Arbeitswelt und Beruf sind auch am Wochenende gegenwärtig. Bei Frieda wird nicht zufällig davon am Anfang und am Ende der Geschichte berichtet. Die Arbeitssituation hat Auswirkungen auf das Freizeitverhalten: Eintönige Arbeit unter der Woche lässt die modernen Vergnügen, wie neue Tänze und Kino, für Frieda besonders wichtig erscheinen, bieten sie doch eine Abwechslung, die sie mehr und mehr zu brauchen scheint. In seinem Aufsatz „Die kleinen Ladenmädchen gehen ins Kino“ machte der zeitgenössische Kulturkritiker Siegfried Kracauer ähnliche Beobachtungen bei Verkäuferinnen. Friedas Arbeit als Schreibkraft bedeutete Tippen im Akkord. Die Einführung von Arbeitszeitmessverfahren, z.B. des Bedaux- Systems bei Conti, zielte auf die Vereinfachung der Arbeitsvorgänge und die Vermeidung unnötiger Handgriffe.
Für die Angestellten hieß dies: hohes Tempo und wenig Abwechslung.

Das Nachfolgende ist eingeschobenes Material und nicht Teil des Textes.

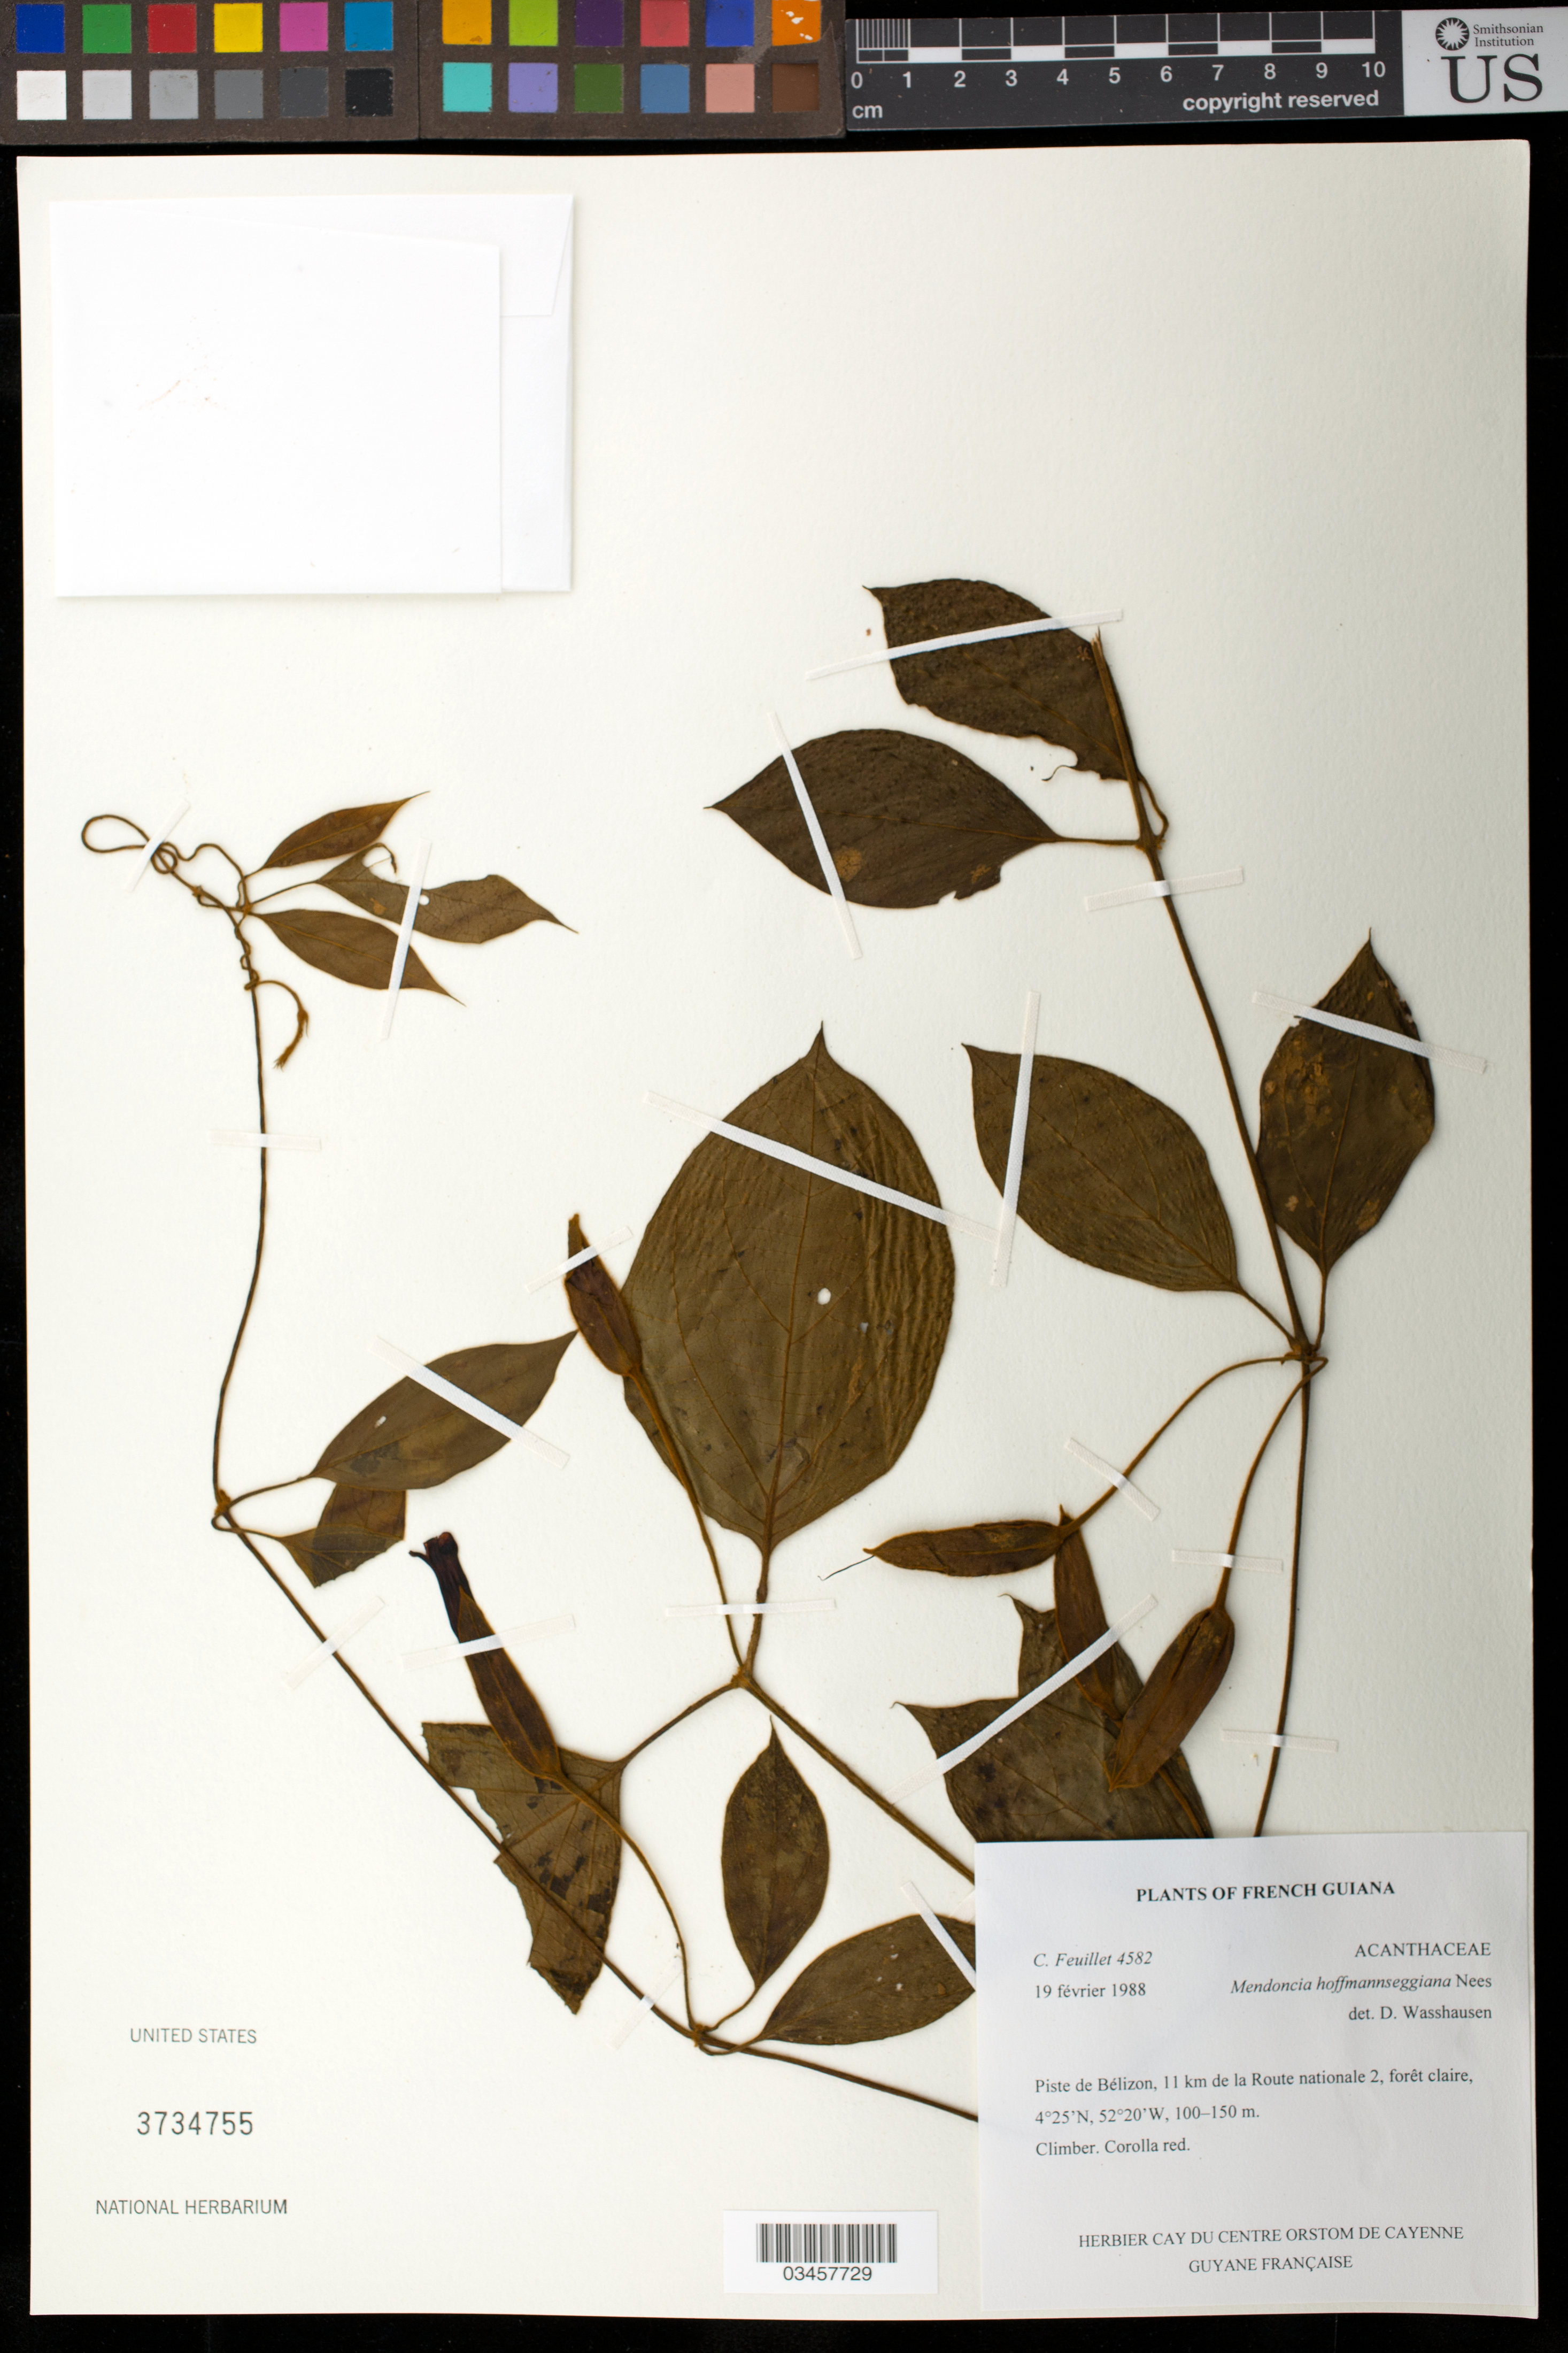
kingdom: Plantae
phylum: Tracheophyta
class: Magnoliopsida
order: Lamiales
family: Acanthaceae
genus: Mendoncia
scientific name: Mendoncia hoffmannseggiana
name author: Nees in DC.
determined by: Feuillet, C.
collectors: C. Feuillet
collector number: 4582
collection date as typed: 19 Feb 1988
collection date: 1988-02-19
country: French Guiana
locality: RN 2, pk 81; Piste de Bélizon, pk 11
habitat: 11 kn de la Route nationale 2; foret claire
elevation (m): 100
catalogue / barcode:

Aber es gab auch Tricks…
In Vater Ahlborns Berufssparte begann die Rationalisierungswelle erst langsam anzurollen. Der Nieter- Beruf qualifizierte ihn als Facharbeiter. Es war ein moderner und doch auch wieder traditioneller Beruf. Modern deshalb, weil er mit maschinellem Werkzeug arbeitete, und die Branche der Maschinenindustrie für die moderne Industrie von zentraler Bedeutung war. Traditionelle Züge hatte der Beruf deshalb, weil der Mensch selbst noch das Werkzeug dirigierte und nicht Maschinen den Menschen einen Zeittakt aufzwangen, wie z.B. am Fließband. Außerdem wurde im Zweierteam gearbeitet, während die Betriebsorganisation im Sinne F.W. Taylor (amerik. Ingenieur, 1856-1915) u.a. darauf angelegt war, die Arbeit soweit es ging zu atomisieren und damit auch den Menschen bei seiner Arbeit zu vereinzeln.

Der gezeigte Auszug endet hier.